Non solo la M1 che sbarca a Jerez è un passo avanti rispetto al prototipo 2018, ma c’è nuovo materiale su cui lavorare tra il weekend di gara e il lunedì di test. E poi si lavorerà in base alle sensazioni del nuovo asfalto dalla curva 1 alla 3, dalla 6 alla 10 e in curva 13. “Sulla carta quando c’è l’asfalto nuovo c’è più grip e quindi potrebbe aiutarci. Ma dobbiamo cercare di capire se andiamo forte sull’asfalto dell’anno scorso – ha sottolineato Valentino Rossi a Sky Sport -. La moto sta andando bene, sarà un bel banco di prova“.

La seconda posizione in classifica era un po’ inattesa alla vigilia del Mondiale, ma la concorrenza dalle retrovie comincerà a spingere presto. “Al momento siamo in quattro là davanti ma mi aspetto Marquez, Vinales, Lorenzo e Petrucci. Negli ultimi anni Lorenzo ha fatto sempre un po’ di fatica nelle prime gare e poi a Jerez è stato sempre molto forte. Le cinque gare che affronteremo sono quelle che mi piacciono di più – ha confessato Valentino Rossi -, sono piste old-style, molto strette, non costruite al computer come Austin, Sepang o Losail. Sono piste che seguono la natura di quello che già c’era“.

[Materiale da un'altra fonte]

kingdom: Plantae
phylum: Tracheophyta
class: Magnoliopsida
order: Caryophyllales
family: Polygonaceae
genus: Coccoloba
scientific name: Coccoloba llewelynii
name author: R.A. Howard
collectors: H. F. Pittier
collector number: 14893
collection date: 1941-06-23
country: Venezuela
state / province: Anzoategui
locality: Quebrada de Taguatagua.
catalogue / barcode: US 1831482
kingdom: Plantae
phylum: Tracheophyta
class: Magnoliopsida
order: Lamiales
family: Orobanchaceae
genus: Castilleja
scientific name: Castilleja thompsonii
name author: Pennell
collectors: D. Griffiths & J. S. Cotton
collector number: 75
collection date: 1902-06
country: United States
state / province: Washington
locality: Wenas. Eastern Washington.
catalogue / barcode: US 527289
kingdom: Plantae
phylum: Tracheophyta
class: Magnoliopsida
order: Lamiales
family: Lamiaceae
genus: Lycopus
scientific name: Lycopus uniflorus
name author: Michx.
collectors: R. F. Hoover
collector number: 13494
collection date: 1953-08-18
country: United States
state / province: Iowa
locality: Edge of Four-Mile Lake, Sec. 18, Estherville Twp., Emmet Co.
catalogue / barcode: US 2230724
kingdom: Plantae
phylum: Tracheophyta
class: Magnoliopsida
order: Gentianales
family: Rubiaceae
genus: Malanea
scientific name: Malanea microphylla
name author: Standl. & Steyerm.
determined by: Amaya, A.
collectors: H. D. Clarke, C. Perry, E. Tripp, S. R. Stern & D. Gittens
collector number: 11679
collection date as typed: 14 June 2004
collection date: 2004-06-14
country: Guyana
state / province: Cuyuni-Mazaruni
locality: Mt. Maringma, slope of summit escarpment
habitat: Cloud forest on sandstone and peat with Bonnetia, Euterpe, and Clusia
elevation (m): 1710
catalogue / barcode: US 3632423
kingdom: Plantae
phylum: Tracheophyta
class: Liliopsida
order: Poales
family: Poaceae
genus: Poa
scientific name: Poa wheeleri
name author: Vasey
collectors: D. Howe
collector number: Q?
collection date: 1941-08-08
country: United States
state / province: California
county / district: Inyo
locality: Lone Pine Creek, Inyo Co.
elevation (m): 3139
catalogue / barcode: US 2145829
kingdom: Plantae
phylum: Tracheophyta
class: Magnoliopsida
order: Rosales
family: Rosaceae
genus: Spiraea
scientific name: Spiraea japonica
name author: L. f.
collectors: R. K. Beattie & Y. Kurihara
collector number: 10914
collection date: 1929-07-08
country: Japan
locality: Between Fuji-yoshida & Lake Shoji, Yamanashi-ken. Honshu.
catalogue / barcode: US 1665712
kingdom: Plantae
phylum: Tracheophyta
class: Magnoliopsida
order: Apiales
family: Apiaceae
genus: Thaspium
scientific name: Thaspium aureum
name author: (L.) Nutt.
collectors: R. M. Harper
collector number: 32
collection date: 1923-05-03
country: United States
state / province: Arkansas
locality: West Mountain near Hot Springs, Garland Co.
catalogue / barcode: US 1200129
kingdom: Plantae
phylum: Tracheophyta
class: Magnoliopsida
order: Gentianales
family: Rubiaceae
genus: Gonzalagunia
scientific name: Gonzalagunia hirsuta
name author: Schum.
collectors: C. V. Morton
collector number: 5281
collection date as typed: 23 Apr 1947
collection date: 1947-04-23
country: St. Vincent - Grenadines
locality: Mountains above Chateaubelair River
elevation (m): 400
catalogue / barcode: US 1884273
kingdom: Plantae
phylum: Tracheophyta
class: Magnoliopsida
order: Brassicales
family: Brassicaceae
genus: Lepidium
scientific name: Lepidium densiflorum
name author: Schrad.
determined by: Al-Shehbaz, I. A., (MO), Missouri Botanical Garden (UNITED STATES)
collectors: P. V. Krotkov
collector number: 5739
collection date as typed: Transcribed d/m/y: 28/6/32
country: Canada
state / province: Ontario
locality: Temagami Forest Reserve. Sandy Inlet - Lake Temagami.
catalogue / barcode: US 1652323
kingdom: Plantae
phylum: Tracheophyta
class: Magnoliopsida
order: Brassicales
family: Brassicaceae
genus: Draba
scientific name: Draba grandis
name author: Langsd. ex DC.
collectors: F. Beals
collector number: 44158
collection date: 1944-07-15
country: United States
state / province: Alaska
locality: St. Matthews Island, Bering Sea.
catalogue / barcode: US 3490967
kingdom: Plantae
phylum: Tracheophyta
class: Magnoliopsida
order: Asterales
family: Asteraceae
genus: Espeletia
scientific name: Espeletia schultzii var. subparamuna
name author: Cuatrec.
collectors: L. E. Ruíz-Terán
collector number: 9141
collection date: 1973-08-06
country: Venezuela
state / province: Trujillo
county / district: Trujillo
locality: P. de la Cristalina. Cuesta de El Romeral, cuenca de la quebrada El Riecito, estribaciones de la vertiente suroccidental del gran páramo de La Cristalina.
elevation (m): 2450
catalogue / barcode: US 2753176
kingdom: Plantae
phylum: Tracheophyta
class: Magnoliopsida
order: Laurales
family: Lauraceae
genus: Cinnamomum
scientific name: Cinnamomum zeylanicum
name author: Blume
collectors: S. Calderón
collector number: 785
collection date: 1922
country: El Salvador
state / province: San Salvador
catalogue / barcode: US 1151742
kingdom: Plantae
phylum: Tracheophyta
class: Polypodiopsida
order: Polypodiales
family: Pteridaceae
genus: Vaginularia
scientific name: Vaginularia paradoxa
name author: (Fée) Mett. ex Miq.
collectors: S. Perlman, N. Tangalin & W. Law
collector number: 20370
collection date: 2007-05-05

A confermare l’esordio dello spoiler in stile Ducati è il team manager Maio Meregalli. La richiesta avanzata dal pesarese ad Austin viene accolta. I tecnici di Iwata sono al lavoro anche sull’elettronica per migliorare l’erogazione del gas, rimpicciolire lo spinning e avere una migliore gestione delle gomme. “Questa pista può essere per noi un banco prova per verificare quanto di buono fatto nei primi tre GP. Qui negli ultimi due anni abbiamo sofferto – ha ricordato Meregalli -, da qui abbiamo iniziato ad avere problemi. Stiamo lavorando maggiormente per addolcire l’accelerazione, anche il test svolto da Folger al Mugello va in questa direzione. Abbiamo parecchio materiale da testare o nel weekend o lunedì. Già da domani vedremo il cucchiaio… Questi risultati danno motivazione, i giapponesi saranno sicuramente contenti“.